%%

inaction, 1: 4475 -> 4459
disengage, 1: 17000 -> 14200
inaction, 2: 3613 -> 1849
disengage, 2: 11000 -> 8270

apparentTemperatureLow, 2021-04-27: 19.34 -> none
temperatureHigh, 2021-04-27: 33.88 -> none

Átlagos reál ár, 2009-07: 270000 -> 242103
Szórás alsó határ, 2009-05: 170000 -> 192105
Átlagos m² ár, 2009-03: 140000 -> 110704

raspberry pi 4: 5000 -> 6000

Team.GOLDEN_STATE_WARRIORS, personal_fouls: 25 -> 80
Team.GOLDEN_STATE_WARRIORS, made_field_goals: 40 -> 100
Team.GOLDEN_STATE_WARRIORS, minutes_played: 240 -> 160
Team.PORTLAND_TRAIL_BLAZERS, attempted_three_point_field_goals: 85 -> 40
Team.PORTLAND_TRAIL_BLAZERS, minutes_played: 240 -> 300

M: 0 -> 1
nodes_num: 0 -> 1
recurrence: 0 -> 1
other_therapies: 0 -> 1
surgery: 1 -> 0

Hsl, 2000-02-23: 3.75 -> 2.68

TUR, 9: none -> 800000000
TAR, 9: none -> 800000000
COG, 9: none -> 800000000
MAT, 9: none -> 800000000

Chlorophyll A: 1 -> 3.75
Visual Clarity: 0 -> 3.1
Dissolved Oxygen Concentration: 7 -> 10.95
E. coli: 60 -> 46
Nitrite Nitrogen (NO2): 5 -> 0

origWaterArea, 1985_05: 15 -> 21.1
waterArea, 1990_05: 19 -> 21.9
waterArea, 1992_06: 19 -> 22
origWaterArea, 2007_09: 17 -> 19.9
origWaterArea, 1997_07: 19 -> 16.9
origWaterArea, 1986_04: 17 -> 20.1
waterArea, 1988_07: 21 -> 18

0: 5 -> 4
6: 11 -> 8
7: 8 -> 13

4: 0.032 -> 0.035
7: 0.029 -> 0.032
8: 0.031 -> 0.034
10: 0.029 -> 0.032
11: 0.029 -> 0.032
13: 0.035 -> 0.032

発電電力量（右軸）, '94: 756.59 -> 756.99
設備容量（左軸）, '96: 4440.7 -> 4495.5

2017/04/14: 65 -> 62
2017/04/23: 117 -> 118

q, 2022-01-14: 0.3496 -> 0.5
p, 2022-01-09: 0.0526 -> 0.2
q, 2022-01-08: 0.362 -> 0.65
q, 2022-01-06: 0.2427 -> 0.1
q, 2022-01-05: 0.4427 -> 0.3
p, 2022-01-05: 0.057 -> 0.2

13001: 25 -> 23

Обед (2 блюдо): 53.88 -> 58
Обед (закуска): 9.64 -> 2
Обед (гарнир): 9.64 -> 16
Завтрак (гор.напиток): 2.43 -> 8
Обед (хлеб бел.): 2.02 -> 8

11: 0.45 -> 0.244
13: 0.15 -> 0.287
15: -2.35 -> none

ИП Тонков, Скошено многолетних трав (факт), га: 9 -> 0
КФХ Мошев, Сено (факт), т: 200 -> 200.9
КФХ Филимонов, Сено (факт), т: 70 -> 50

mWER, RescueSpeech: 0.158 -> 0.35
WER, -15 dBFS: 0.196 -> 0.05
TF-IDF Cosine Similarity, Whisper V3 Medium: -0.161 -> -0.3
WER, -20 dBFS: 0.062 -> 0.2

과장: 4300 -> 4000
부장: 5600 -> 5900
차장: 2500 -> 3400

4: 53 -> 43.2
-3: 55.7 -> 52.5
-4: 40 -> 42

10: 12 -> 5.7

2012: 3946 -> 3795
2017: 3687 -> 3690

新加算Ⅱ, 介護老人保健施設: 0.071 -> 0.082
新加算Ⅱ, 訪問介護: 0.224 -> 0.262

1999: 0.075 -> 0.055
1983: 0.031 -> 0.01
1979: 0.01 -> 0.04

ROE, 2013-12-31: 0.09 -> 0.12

%%

Beginning with the line containing "nodes_num: 0 -> 1" in the material above, copy every line exactly until you have copied the line containing "Обед (2 блюдо): 53.88 -> 58".

nodes_num: 0 -> 1
recurrence: 0 -> 1
other_therapies: 0 -> 1
surgery: 1 -> 0

Hsl, 2000-02-23: 3.75 -> 2.68

TUR, 9: none -> 800000000
TAR, 9: none -> 800000000
COG, 9: none -> 800000000
MAT, 9: none -> 800000000

Chlorophyll A: 1 -> 3.75
Visual Clarity: 0 -> 3.1
Dissolved Oxygen Concentration: 7 -> 10.95
E. coli: 60 -> 46
Nitrite Nitrogen (NO2): 5 -> 0

origWaterArea, 1985_05: 15 -> 21.1
waterArea, 1990_05: 19 -> 21.9
waterArea, 1992_06: 19 -> 22
origWaterArea, 2007_09: 17 -> 19.9
origWaterArea, 1997_07: 19 -> 16.9
origWaterArea, 1986_04: 17 -> 20.1
waterArea, 1988_07: 21 -> 18

0: 5 -> 4
6: 11 -> 8
7: 8 -> 13

4: 0.032 -> 0.035
7: 0.029 -> 0.032
8: 0.031 -> 0.034
10: 0.029 -> 0.032
11: 0.029 -> 0.032
13: 0.035 -> 0.032

発電電力量（右軸）, '94: 756.59 -> 756.99
設備容量（左軸）, '96: 4440.7 -> 4495.5

2017/04/14: 65 -> 62
2017/04/23: 117 -> 118

q, 2022-01-14: 0.3496 -> 0.5
p, 2022-01-09: 0.0526 -> 0.2
q, 2022-01-08: 0.362 -> 0.65
q, 2022-01-06: 0.2427 -> 0.1
q, 2022-01-05: 0.4427 -> 0.3
p, 2022-01-05: 0.057 -> 0.2

13001: 25 -> 23

Обед (2 блюдо): 53.88 -> 58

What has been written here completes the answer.